▶ _ABOUT THIS TASK_: Your task is to write out the full listing once more, exactly.
##### MATERIAL FOR THIS TASK #####
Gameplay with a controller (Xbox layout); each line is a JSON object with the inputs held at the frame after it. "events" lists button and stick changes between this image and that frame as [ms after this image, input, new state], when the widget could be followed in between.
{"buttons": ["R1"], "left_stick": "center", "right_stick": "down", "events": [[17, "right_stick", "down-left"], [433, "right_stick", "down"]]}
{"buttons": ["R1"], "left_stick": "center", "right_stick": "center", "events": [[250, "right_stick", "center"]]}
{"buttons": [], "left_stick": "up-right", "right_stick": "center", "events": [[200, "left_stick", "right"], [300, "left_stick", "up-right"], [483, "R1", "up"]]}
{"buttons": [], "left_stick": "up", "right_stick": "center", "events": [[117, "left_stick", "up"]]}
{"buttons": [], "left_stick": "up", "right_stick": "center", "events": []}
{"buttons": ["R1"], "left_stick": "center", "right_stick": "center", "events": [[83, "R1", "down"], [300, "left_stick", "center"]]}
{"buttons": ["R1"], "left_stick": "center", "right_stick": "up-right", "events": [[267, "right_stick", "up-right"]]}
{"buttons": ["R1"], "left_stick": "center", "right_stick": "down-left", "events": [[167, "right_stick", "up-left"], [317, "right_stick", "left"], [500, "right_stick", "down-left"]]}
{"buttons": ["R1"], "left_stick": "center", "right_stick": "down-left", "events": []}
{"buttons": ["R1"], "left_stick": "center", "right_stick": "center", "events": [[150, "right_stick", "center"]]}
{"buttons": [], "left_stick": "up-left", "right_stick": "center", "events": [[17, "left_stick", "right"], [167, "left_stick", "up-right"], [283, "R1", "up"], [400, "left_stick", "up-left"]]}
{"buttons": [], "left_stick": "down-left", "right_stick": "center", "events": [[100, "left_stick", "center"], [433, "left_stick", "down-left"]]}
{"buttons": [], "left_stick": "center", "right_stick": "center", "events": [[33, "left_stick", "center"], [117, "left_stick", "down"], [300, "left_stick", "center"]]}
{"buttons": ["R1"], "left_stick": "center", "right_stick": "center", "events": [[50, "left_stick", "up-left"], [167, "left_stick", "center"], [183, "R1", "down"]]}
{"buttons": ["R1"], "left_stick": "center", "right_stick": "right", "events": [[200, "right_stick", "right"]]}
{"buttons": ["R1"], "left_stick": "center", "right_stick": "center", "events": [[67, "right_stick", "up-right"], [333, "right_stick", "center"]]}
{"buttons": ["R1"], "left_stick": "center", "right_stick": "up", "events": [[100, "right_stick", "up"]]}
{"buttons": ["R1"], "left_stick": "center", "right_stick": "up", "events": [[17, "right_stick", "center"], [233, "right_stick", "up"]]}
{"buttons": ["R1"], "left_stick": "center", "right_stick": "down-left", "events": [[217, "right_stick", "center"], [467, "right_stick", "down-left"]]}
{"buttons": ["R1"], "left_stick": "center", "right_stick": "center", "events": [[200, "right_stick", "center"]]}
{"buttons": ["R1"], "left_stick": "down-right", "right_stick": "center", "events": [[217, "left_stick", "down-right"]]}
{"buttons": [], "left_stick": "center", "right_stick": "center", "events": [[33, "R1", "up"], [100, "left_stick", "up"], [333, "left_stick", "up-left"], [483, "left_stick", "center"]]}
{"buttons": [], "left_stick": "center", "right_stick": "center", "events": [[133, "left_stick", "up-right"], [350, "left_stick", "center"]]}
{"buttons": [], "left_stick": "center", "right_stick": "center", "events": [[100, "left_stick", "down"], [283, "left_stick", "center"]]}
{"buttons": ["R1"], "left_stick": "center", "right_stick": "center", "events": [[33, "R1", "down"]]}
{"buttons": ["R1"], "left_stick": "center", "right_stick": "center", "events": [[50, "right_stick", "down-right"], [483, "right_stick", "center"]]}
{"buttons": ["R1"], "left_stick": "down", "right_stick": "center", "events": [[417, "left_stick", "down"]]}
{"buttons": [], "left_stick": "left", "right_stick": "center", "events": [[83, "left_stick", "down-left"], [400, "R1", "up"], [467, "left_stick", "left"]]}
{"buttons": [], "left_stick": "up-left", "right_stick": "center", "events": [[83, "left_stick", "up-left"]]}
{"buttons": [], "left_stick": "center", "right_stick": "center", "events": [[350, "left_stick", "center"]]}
#####
▶ _EXERCISE ANSWER_:
Gameplay with a controller (Xbox layout); each line is a JSON object with the inputs held at the frame after it. "events" lists button and stick changes between this image and that frame as [ms after this image, input, new state], when the widget could be followed in between.
{"buttons": ["R1"], "left_stick": "center", "right_stick": "down", "events": [[17, "right_stick", "down-left"], [433, "right_stick", "down"]]}
{"buttons": ["R1"], "left_stick": "center", "right_stick": "center", "events": [[250, "right_stick", "center"]]}
{"buttons": [], "left_stick": "up-right", "right_stick": "center", "events": [[200, "left_stick", "right"], [300, "left_stick", "up-right"], [483, "R1", "up"]]}
{"buttons": [], "left_stick": "up", "right_stick": "center", "events": [[117, "left_stick", "up"]]}
{"buttons": [], "left_stick": "up", "right_stick": "center", "events": []}
{"buttons": ["R1"], "left_stick": "center", "right_stick": "center", "events": [[83, "R1", "down"], [300, "left_stick", "center"]]}
{"buttons": ["R1"], "left_stick": "center", "right_stick": "up-right", "events": [[267, "right_stick", "up-right"]]}
{"buttons": ["R1"], "left_stick": "center", "right_stick": "down-left", "events": [[167, "right_stick", "up-left"], [317, "right_stick", "left"], [500, "right_stick", "down-left"]]}
{"buttons": ["R1"], "left_stick": "center", "right_stick": "down-left", "events": []}
{"buttons": ["R1"], "left_stick": "center", "right_stick": "center", "events": [[150, "right_stick", "center"]]}
{"buttons": [], "left_stick": "up-left", "right_stick": "center", "events": [[17, "left_stick", "right"], [167, "left_stick", "up-right"], [283, "R1", "up"], [400, "left_stick", "up-left"]]}
{"buttons": [], "left_stick": "down-left", "right_stick": "center", "events": [[100, "left_stick", "center"], [433, "left_stick", "down-left"]]}
{"buttons": [], "left_stick": "center", "right_stick": "center", "events": [[33, "left_stick", "center"], [117, "left_stick", "down"], [300, "left_stick", "center"]]}
{"buttons": ["R1"], "left_stick": "center", "right_stick": "center", "events": [[50, "left_stick", "up-left"], [167, "left_stick", "center"], [183, "R1", "down"]]}
{"buttons": ["R1"], "left_stick": "center", "right_stick": "right", "events": [[200, "right_stick", "right"]]}
{"buttons": ["R1"], "left_stick": "center", "right_stick": "center", "events": [[67, "right_stick", "up-right"], [333, "right_stick", "center"]]}
{"buttons": ["R1"], "left_stick": "center", "right_stick": "up", "events": [[100, "right_stick", "up"]]}
{"buttons": ["R1"], "left_stick": "center", "right_stick": "up", "events": [[17, "right_stick", "center"], [233, "right_stick", "up"]]}
{"buttons": ["R1"], "left_stick": "center", "right_stick": "down-left", "events": [[217, "right_stick", "center"], [467, "right_stick", "down-left"]]}
{"buttons": ["R1"], "left_stick": "center", "right_stick": "center", "events": [[200, "right_stick", "center"]]}
{"buttons": ["R1"], "left_stick": "down-right", "right_stick": "center", "events": [[217, "left_stick", "down-right"]]}
{"buttons": [], "left_stick": "center", "right_stick": "center", "events": [[33, "R1", "up"], [100, "left_stick", "up"], [333, "left_stick", "up-left"], [483, "left_stick", "center"]]}
{"buttons": [], "left_stick": "center", "right_stick": "center", "events": [[133, "left_stick", "up-right"], [350, "left_stick", "center"]]}
{"buttons": [], "left_stick": "center", "right_stick": "center", "events": [[100, "left_stick", "down"], [283, "left_stick", "center"]]}
{"buttons": ["R1"], "left_stick": "center", "right_stick": "center", "events": [[33, "R1", "down"]]}
{"buttons": ["R1"], "left_stick": "center", "right_stick": "center", "events": [[50, "right_stick", "down-right"], [483, "right_stick", "center"]]}
{"buttons": ["R1"], "left_stick": "down", "right_stick": "center", "events": [[417, "left_stick", "down"]]}
{"buttons": [], "left_stick": "left", "right_stick": "center", "events": [[83, "left_stick", "down-left"], [400, "R1", "up"], [467, "left_stick", "left"]]}
{"buttons": [], "left_stick": "up-left", "right_stick": "center", "events": [[83, "left_stick", "up-left"]]}
{"buttons": [], "left_stick": "center", "right_stick": "center", "events": [[350, "left_stick", "center"]]}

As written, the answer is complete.